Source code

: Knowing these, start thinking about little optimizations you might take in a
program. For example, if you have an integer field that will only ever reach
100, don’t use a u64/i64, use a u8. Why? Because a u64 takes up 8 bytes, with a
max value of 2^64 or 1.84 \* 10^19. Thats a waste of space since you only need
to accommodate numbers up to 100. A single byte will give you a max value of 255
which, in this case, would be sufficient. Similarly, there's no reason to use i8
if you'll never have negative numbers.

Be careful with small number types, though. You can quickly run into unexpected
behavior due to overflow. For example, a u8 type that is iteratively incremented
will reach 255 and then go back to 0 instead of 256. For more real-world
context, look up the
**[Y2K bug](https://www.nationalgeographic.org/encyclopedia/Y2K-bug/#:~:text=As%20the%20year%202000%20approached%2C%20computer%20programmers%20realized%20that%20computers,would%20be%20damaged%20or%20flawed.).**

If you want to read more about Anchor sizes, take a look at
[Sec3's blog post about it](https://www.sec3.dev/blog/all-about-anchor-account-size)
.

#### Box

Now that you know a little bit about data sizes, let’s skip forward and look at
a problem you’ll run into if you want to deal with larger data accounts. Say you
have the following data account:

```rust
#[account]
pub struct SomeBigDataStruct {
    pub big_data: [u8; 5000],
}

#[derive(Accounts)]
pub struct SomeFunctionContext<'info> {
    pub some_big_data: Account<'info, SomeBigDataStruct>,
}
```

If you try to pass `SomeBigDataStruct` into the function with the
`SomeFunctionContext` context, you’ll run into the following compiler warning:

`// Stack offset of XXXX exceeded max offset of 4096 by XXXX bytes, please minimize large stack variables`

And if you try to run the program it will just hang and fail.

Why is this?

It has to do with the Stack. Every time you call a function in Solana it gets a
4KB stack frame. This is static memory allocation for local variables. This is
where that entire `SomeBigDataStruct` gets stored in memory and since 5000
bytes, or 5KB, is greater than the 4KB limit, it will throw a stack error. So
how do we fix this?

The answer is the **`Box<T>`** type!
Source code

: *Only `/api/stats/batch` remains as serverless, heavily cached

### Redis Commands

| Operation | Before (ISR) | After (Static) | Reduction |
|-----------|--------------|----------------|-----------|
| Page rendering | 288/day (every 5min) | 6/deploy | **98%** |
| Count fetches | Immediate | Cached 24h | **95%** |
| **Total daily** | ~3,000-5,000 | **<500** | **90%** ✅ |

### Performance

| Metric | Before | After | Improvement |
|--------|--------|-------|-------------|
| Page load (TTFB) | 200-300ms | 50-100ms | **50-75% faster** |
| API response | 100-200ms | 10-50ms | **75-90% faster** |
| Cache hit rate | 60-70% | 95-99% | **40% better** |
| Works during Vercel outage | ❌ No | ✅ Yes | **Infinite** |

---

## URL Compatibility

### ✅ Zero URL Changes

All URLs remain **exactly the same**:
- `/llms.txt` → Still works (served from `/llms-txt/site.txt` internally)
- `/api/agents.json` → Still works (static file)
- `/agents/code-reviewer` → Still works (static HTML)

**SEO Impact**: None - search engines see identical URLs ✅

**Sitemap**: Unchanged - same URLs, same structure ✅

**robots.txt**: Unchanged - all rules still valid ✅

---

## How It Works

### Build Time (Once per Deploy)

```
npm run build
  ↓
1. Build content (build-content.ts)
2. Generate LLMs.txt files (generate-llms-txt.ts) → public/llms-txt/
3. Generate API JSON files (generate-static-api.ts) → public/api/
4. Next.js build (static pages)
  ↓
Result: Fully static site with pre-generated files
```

- [About this task]
An exact copy of every record is required here.

- [Solution]
Source code

: Knowing these, start thinking about little optimizations you might take in a
program. For example, if you have an integer field that will only ever reach
100, don’t use a u64/i64, use a u8. Why? Because a u64 takes up 8 bytes, with a
max value of 2^64 or 1.84 \* 10^19. Thats a waste of space since you only need
to accommodate numbers up to 100. A single byte will give you a max value of 255
which, in this case, would be sufficient. Similarly, there's no reason to use i8
if you'll never have negative numbers.

Be careful with small number types, though. You can quickly run into unexpected
behavior due to overflow. For example, a u8 type that is iteratively incremented
will reach 255 and then go back to 0 instead of 256. For more real-world
context, look up the
**[Y2K bug](https://www.nationalgeographic.org/encyclopedia/Y2K-bug/#:~:text=As%20the%20year%202000%20approached%2C%20computer%20programmers%20realized%20that%20computers,would%20be%20damaged%20or%20flawed.).**

If you want to read more about Anchor sizes, take a look at
[Sec3's blog post about it](https://www.sec3.dev/blog/all-about-anchor-account-size)
.

#### Box

Now that you know a little bit about data sizes, let’s skip forward and look at
a problem you’ll run into if you want to deal with larger data accounts. Say you
have the following data account:

```rust
#[account]
pub struct SomeBigDataStruct {
    pub big_data: [u8; 5000],
}

#[derive(Accounts)]
pub struct SomeFunctionContext<'info> {
    pub some_big_data: Account<'info, SomeBigDataStruct>,
}
```

If you try to pass `SomeBigDataStruct` into the function with the
`SomeFunctionContext` context, you’ll run into the following compiler warning:

`// Stack offset of XXXX exceeded max offset of 4096 by XXXX bytes, please minimize large stack variables`

And if you try to run the program it will just hang and fail.

Why is this?

It has to do with the Stack. Every time you call a function in Solana it gets a
4KB stack frame. This is static memory allocation for local variables. This is
where that entire `SomeBigDataStruct` gets stored in memory and since 5000
bytes, or 5KB, is greater than the 4KB limit, it will throw a stack error. So
how do we fix this?

The answer is the **`Box<T>`** type!
Source code

: *Only `/api/stats/batch` remains as serverless, heavily cached

### Redis Commands

| Operation | Before (ISR) | After (Static) | Reduction |
|-----------|--------------|----------------|-----------|
| Page rendering | 288/day (every 5min) | 6/deploy | **98%** |
| Count fetches | Immediate | Cached 24h | **95%** |
| **Total daily** | ~3,000-5,000 | **<500** | **90%** ✅ |

### Performance

| Metric | Before | After | Improvement |
|--------|--------|-------|-------------|
| Page load (TTFB) | 200-300ms | 50-100ms | **50-75% faster** |
| API response | 100-200ms | 10-50ms | **75-90% faster** |
| Cache hit rate | 60-70% | 95-99% | **40% better** |
| Works during Vercel outage | ❌ No | ✅ Yes | **Infinite** |

---

## URL Compatibility

### ✅ Zero URL Changes

All URLs remain **exactly the same**:
- `/llms.txt` → Still works (served from `/llms-txt/site.txt` internally)
- `/api/agents.json` → Still works (static file)
- `/agents/code-reviewer` → Still works (static HTML)

**SEO Impact**: None - search engines see identical URLs ✅

**Sitemap**: Unchanged - same URLs, same structure ✅

**robots.txt**: Unchanged - all rules still valid ✅

---

## How It Works

### Build Time (Once per Deploy)

```
npm run build
  ↓
1. Build content (build-content.ts)
2. Generate LLMs.txt files (generate-llms-txt.ts) → public/llms-txt/
3. Generate API JSON files (generate-static-api.ts) → public/api/
4. Next.js build (static pages)
  ↓
Result: Fully static site with pre-generated files
```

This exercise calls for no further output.